Thirteen Ways to Smell a Tree by David George Haskell

This book is subtitled “A Celebration of our connection with Trees” and to a large extent it sums up the contents of this remarkable little book well. Instead of working its way through types of trees, it actually concentrates on perhaps our closest link with trees, even when we perhaps do not realise it. It argues that our sense of smell is vitally important to how we appreciate and recognise trees, that of the senses smell is the quickest to connect with the source, unlike sight which depends on light, and hearing which is mediated through sound waves. Our sense of smell connects us with memories, both our own and community, as well as alerting us to the presence of what is emitting the odour, however subtle. Thus, beginning with the scent of the Horse Chestnut – the “Conker tree” with the opening of the spiky green case to reveal the shiny magnificence of a new conker, through to the smell of books as discovered in shops, libraries and specific types of paper, Haskell reveals the scents of trees he has encountered and their history, especially the effects of his memories as well as their more general backgrounds.

This is a clever and personal book, revealing stories that will have a relevance to most readers and some surprising byways of history. There are many personal reflections, such as the excitement of gathering and preparing conkers for battle, and the speed with which they are destroyed despite their size and supposed strength. There are also points where research has been needed to establish origins, such as how quinine was harvested and traditionally used in medicines such as anti-malaria preparations until the relatively recent development of synthetic blends. Not that this is expressed in a heavy or ponderous way; this is a book in which facts and arguments flow like chains of thought. Thus, while woodsmoke is seem as a pleasant smell, redolent of community gatherings around a common fire for centuries, but also that it has come to be associated with the fear of wildfires that have destroyed acres of land around the world. While fire in its “sensory visual, aural and aromatic experience” has been seen as a common aspect of human gathering and celebration, it is also a way of inhaling many chemicals which can be harmful to the human body. Certain trees are to be mourned in their removal from our streets and environments like the green ash and elm, but they are the victims of diseases and creatures that attack and destroy from within. Ginkgo is a tree which has been planted in American urban areas, but if male and female trees are planted in the same locality, the resulting fertilisation can produce a fruit which is deeply unpleasant to smell as it falls to the ground. Alongside the aspects of the culinary use of the fragrant Bay leaf comes a surprising chapter on the “Pine Tree Hanging from the Rear-view Mirror”, those ubiquitous air fresheners to be found in cars and other vehicles. They became popular as people spent more time in enclosed vehicles and wanted something to cover both external travelling odours and anything less than fragrant in the car or similar itself. A scientist, Julius Samann, was the first to patent a small, concentrated hanger to dispel unwelcome scents, and moved from a politically incorrect outline to the now familiar pine tree shape, although apparently various countries seem to be typified by a different choice of scent.

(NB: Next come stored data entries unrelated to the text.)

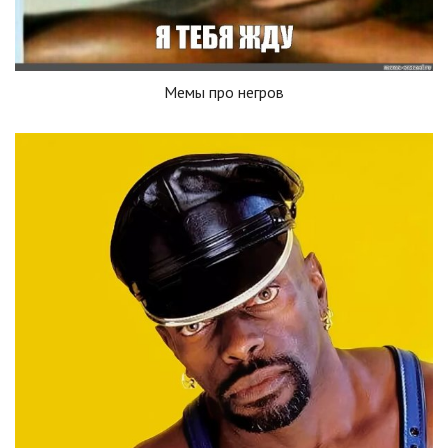
Мемы про негров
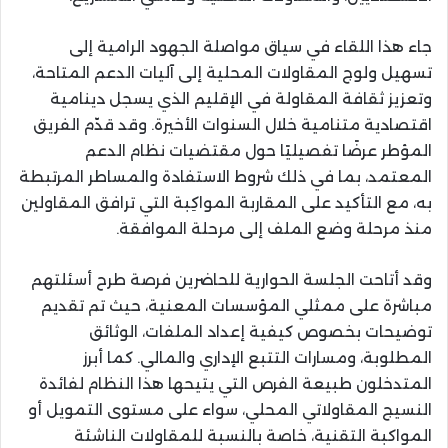
جاء هذا اللقاء في سياق مواصلة الجهود الرامية إلى
تسهيل ولوج المقاولات المحلية إلى آليات الدعم المتاحة،
وتعزيز ثقافة المقاولة في الإقليم الذي يسجل دينامية
اقتصادية متنامية خلال السنوات الأخيرة. وقد قدّم الفريق
المؤطر عرضًا تفصيليًا حول مقتضيات نظام الدعم
المعتمد، بما في ذلك شروط الاستفادة والمساطر المرتبطة
به، مع التأكيد على المقاربة المواكِبة التي ترافق المقاولين
منذ مرحلة وضع الملف إلى مرحلة الموافقة.
وقد أتاحت الجلسة الحوارية للحاضرين فرصة طرح أسئلتهم
مباشرة على ممثلي المؤسسات المعنية، حيث تم تقديم
توضيحات بخصوص كيفية إعداد الملفات، الوثائق
المطلوبة، ومسارات التتبع الإداري والمالي. كما أبرز
المتدخلون طبيعة الفرص التي يتيحها هذا النظام لفائدة
النسيج المقاولاتي المحلي، سواء على مستوى التمويل أو
المواكبة التقنية، خاصة بالنسبة للمقاولات الناشئة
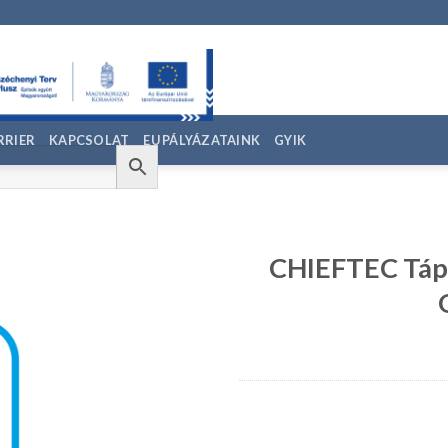
RRIER
KAPCSOLAT
EU PÁLYÁZATAINK
GYIK
CHIEFTEC Táp
edvencekhez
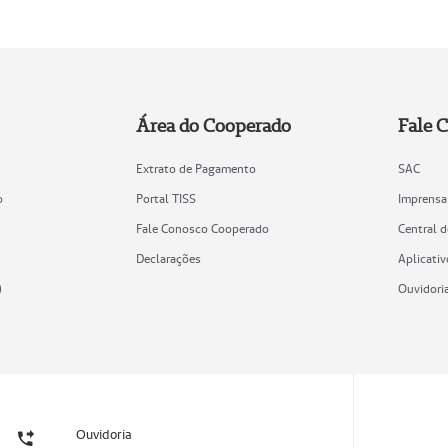
Área do Cooperado
Fale 
Extrato de Pagamento
SAC
o
Portal TISS
Imprensa
Fale Conosco Cooperado
Central 
Declarações
Aplicativ
)
Ouvidori
Ouvidoria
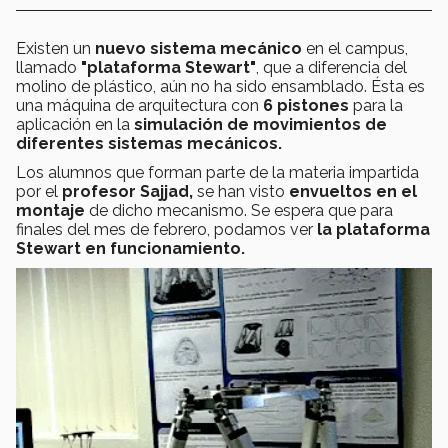
Existen un
nuevo sistema mecánico
en el campus,
llamado
"plataforma Stewart"
, que a diferencia del
molino de plástico, aún no ha sido ensamblado. Ésta es
una máquina de arquitectura con
6 pistones
para la
aplicación en la
simulación de movimientos de
diferentes sistemas mecánicos.
Los alumnos que forman parte de la materia impartida
por el
profesor Sajjad,
se han visto
envueltos en el
montaje
de dicho mecanismo.
Se espera que para
finales del mes de febrero, podamos ver
la plataforma
Stewart en funcionamiento.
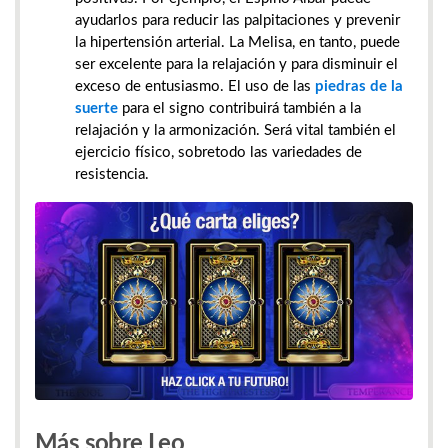
ayudarlos para reducir las palpitaciones y prevenir
la hipertensión arterial. La Melisa, en tanto, puede
ser excelente para la relajación y para disminuir el
exceso de entusiasmo. El uso de las
piedras de la
suerte
para el signo contribuirá también a la
relajación y la armonización. Será vital también el
ejercicio físico, sobretodo las variedades de
resistencia.
Más sobre Leo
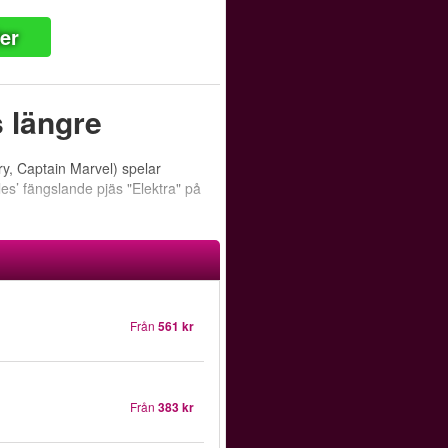
ter
s längre
y, Captain Marvel) spelar
les’ fängslande pjäs "Elektra" på
Från
561 kr
Från
383 kr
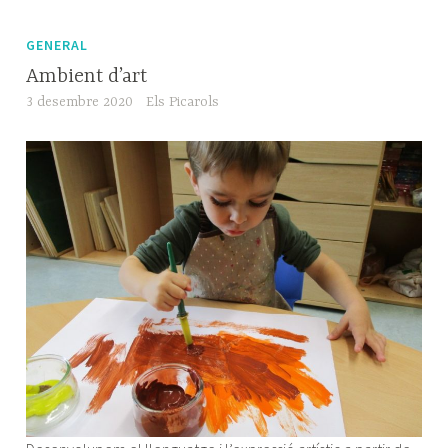
GENERAL
Ambient d’art
3 desembre 2020
Els Picarols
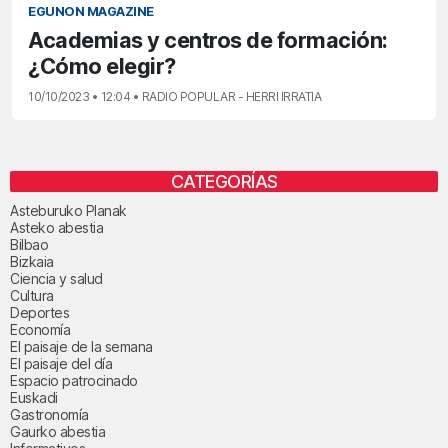
EGUNON MAGAZINE
Academias y centros de formación:
¿Cómo elegir?
10/10/2023 • 12:04 • RADIO POPULAR - HERRI IRRATIA
CATEGORÍAS
Asteburuko Planak
Asteko abestia
Bilbao
Bizkaia
Ciencia y salud
Cultura
Deportes
Economía
El paisaje de la semana
El paisaje del día
Espacio patrocinado
Euskadi
Gastronomía
Gaurko abestia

Another chapter is devoted to the casks used to mature whisky – not a straightforward choice of wood, but careful seasoned specific trees.

My favourite is the author’s own habit of smelling books, and how different printing and production standards can be revealed in the scent, as well as the age and storage of books. This is a book of the senses, a celebration of trees as a basic element in our lives, and most especially the unexpected smells which can evoke so much in our minds. I was very pleased to have the opportunity to read and review this book.